Most recently I didn’t finish a book by Laura Lippman, a mystery author I usually like. It wasn’t her usual detective and the plot looked like it was going to be a real downer. Not in the mood for dead babies.
I almost gave up on Neil Gaiman’s American Gods. I like his imagination, but the over-the-top gore gets on my nerves sometimes.
I’ve also read all of Dickens, except The Old Curiosity Shop. Just too Lemony Snicket for me.
This book sounds like one you** have** to finish. It touches on your life and work. Does it make you question your assumptions?
It’s hard for me to put my finger on quite why this book is so disturbing to me. It concerns a cultural group in the US (to which I do not belong) and their actions over the last hundred or so years. Those actions amount to a perversion of the justice system and an institutionalized culture of self-centered pragmatism that seems inhumane to me.
It touches upon my life and work only tangentially.

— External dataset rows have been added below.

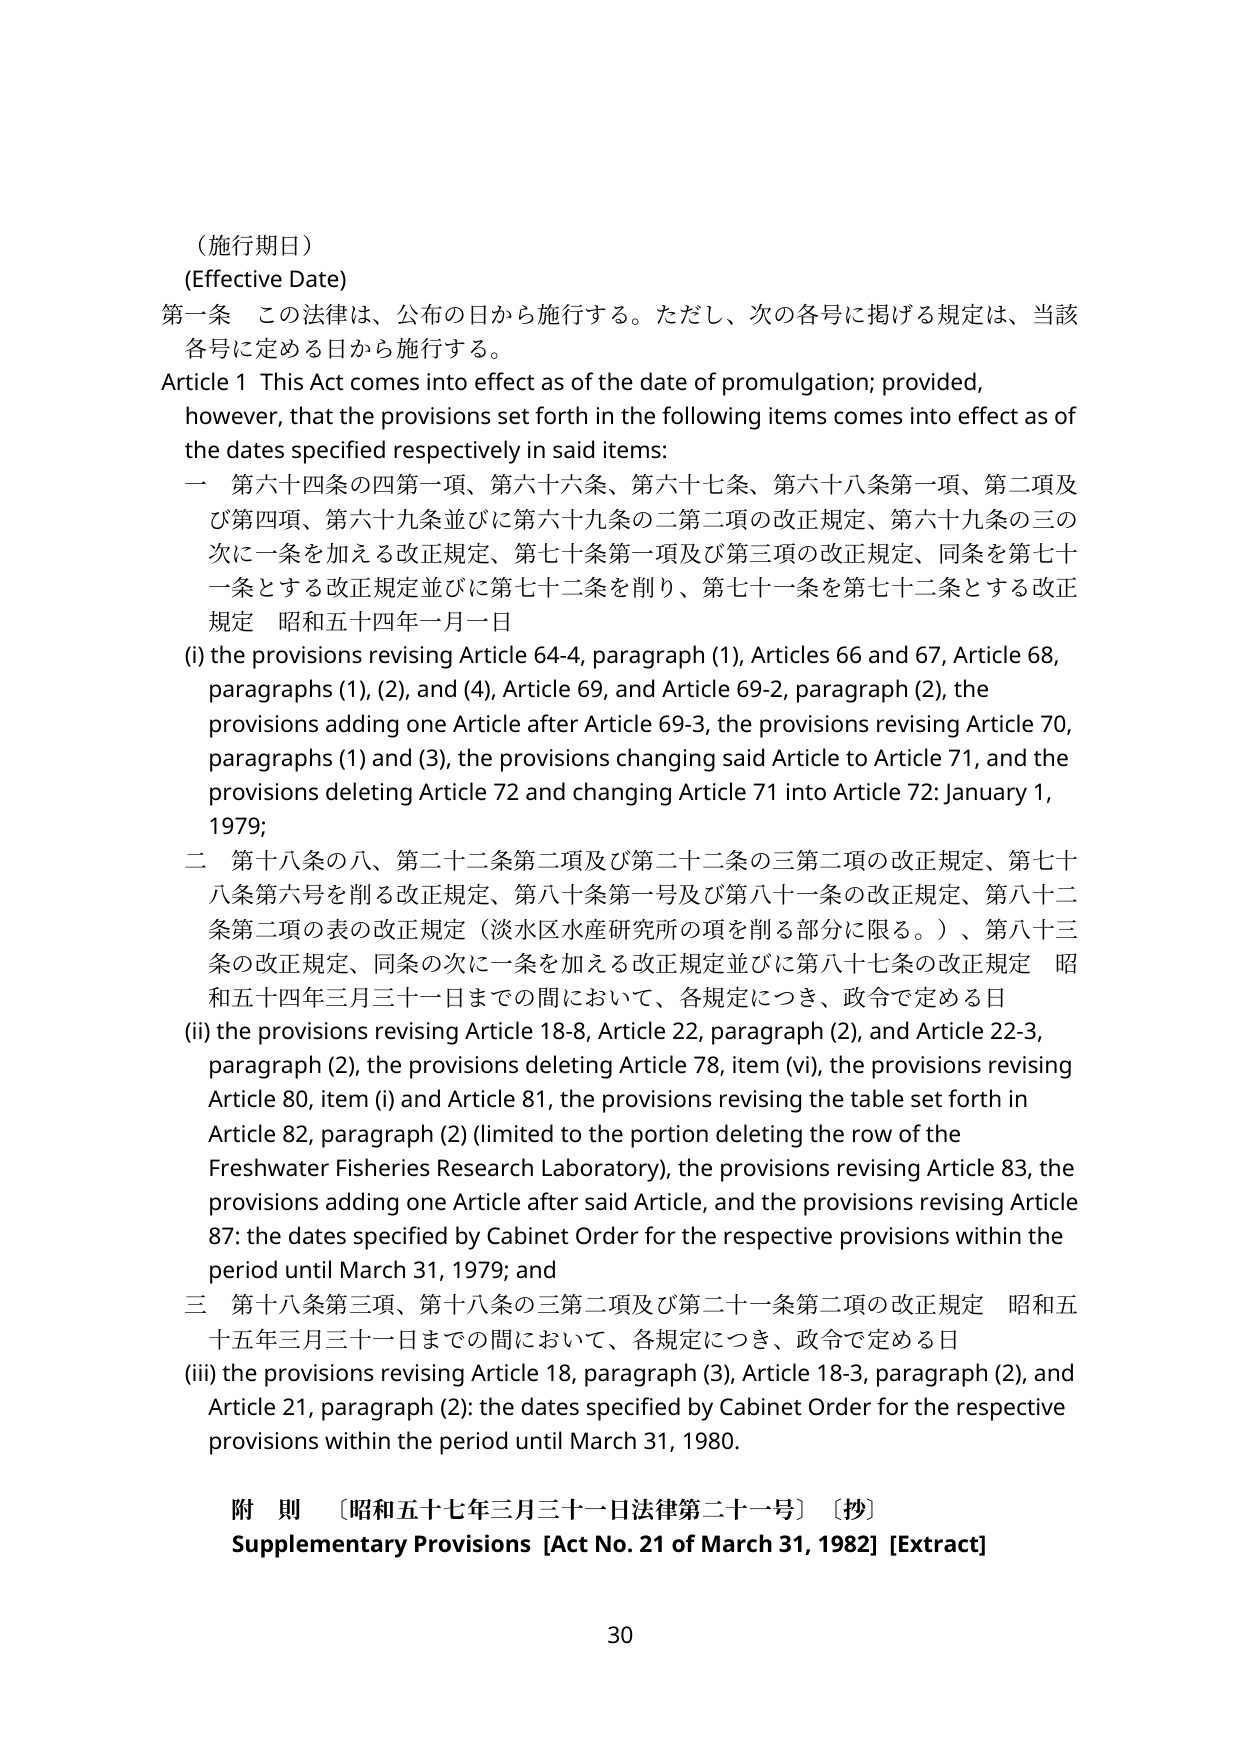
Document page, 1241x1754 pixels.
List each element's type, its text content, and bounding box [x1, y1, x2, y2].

text (Effective Date) [184, 262, 1079, 296]
text 附 則 〔昭和五十七年三月三十一日法律第二十一号〕〔抄〕 [230, 1492, 1079, 1526]
text (i) the provisions revising Article 64-4, paragraph (1), Articles 66 and 67, Article 68, paragraphs (1), (2), and (4), Article 69, and Article 69-2, paragraph (2), the provisions adding one Article after Article 69-3, the provisions revising Article 70, paragraphs (1) and (3), the provisions changing said Article to Article 71, and the provisions deleting Article 72 and changing Article 71 into Article 72: January 1, 1979; [184, 638, 1079, 843]
text Supplementary Provisions [Act No. 21 of March 31, 1982] [Extract] [230, 1526, 1079, 1560]
text 一 第六十四条の四第一項、第六十六条、第六十七条、第六十八条第一項、第二項及び第四項、第六十九条並びに第六十九条の二第二項の改正規定、第六十九条の三の次に一条を加える改正規定、第七十条第一項及び第三項の改正規定、同条を第七十一条とする改正規定並びに第七十二条を削り、第七十一条を第七十二条とする改正規定 昭和五十四年一月一日 [184, 467, 1079, 638]
text (iii) the provisions revising Article 18, paragraph (3), Article 18-3, paragraph (2), and Article 21, paragraph (2): the dates specified by Cabinet Order for the respective provisions within the period until March 31, 1980. [184, 1355, 1079, 1458]
text （施行期日） [184, 228, 1079, 262]
text 二 第十八条の八、第二十二条第二項及び第二十二条の三第二項の改正規定、第七十八条第六号を削る改正規定、第八十条第一号及び第八十一条の改正規定、第八十二条第二項の表の改正規定（淡水区水産研究所の項を削る部分に限る。）、第八十三条の改正規定、同条の次に一条を加える改正規定並びに第八十七条の改正規定 昭和五十四年三月三十一日までの間において、各規定につき、政令で定める日 [184, 843, 1079, 1014]
text 第一条 この法律は、公布の日から施行する。ただし、次の各号に掲げる規定は、当該各号に定める日から施行する。 [161, 296, 1079, 364]
text (ii) the provisions revising Article 18-8, Article 22, paragraph (2), and Article 22-3, paragraph (2), the provisions deleting Article 78, item (vi), the provisions revising Article 80, item (i) and Article 81, the provisions revising the table set forth in Article 82, paragraph (2) (limited to the portion deleting the row of the Freshwater Fisheries Research Laboratory), the provisions revising Article 83, the provisions adding one Article after said Article, and the provisions revising Article 87: the dates specified by Cabinet Order for the respective provisions within the period until March 31, 1979; and [184, 1014, 1079, 1287]
text Article 1 This Act comes into effect as of the date of promulgation; provided, however, that the provisions set forth in the following items comes into effect as of the dates specified respectively in said items: [161, 364, 1079, 467]
text 三 第十八条第三項、第十八条の三第二項及び第二十一条第二項の改正規定 昭和五十五年三月三十一日までの間において、各規定につき、政令で定める日 [184, 1287, 1079, 1355]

I suppose the real issue is that I’m a problem-solver by nature (tell me your problem, I’ll solve it for you), and the issues raised in this book seem beyond resolution. That’s sad, because generations are being born into the culture, and likely believe what they’re being taught about how it’s okay to lie and cheat and steal and kill, as long as those you’re hurting are outside the group. Maybe I think that if I delay finishing the book, I can figure out a solution before I’m done, although I know I can’t. People much smarter than I have tried, and it’s still a problem. And isn’t that depressing.
I don’t necessarily finish the books I start, but I’m another person who usually reads several at once. On the other hand, I’ve been known to stay up far too late or wind up sitting in a bathtub full of cold water because I couldn’t put a book down. I think I’m currently in the process of giving up on The Canterbury Tales, which is a shame because I really wanted to read it. I do realize some of the tales are better than others and I also read an interesting biography of Chaucer. On the other hand, I have no regrets about giving up on Wuthering Heights – I was getting annoyed by the main characters. Eleanor Rigby, I share your opinion of the Bronte sisters.
If a book is disturbing or thought-provoking, that’s a very good thing in my book. If it crosses the line into annoying, forget it.
CJ
Civilization by Clive Bell.
First got it when I must have been only 14-15 in an used book store. At that time it was far beyond me, and the next few times I attempted to read it since also met with failure. However, I am right now on page 77, using it to distract me from exam study at the moment. I don’t think I’ve ever quit a book without returning to it, though it may be years later.
I’m waffling on one now. It’s Jamaica White, a fictionalized historical account of Rose Hall and its owner, Annie Palmer. Now I understand the time period and the characters who call the slaves the N-word, but there’s some creeping racism in the narrative that’s getting my back up. Still, I think the white owners get what they deserve in the end, so I’ll keep plugging away for now.
I did read Atlas Shrugged, but I skipped over John Galt’s radio address. I figured I’d gotten enough of Rand’s philosophy by that point, I didn’t need a 30-page rehashing of “A is A.”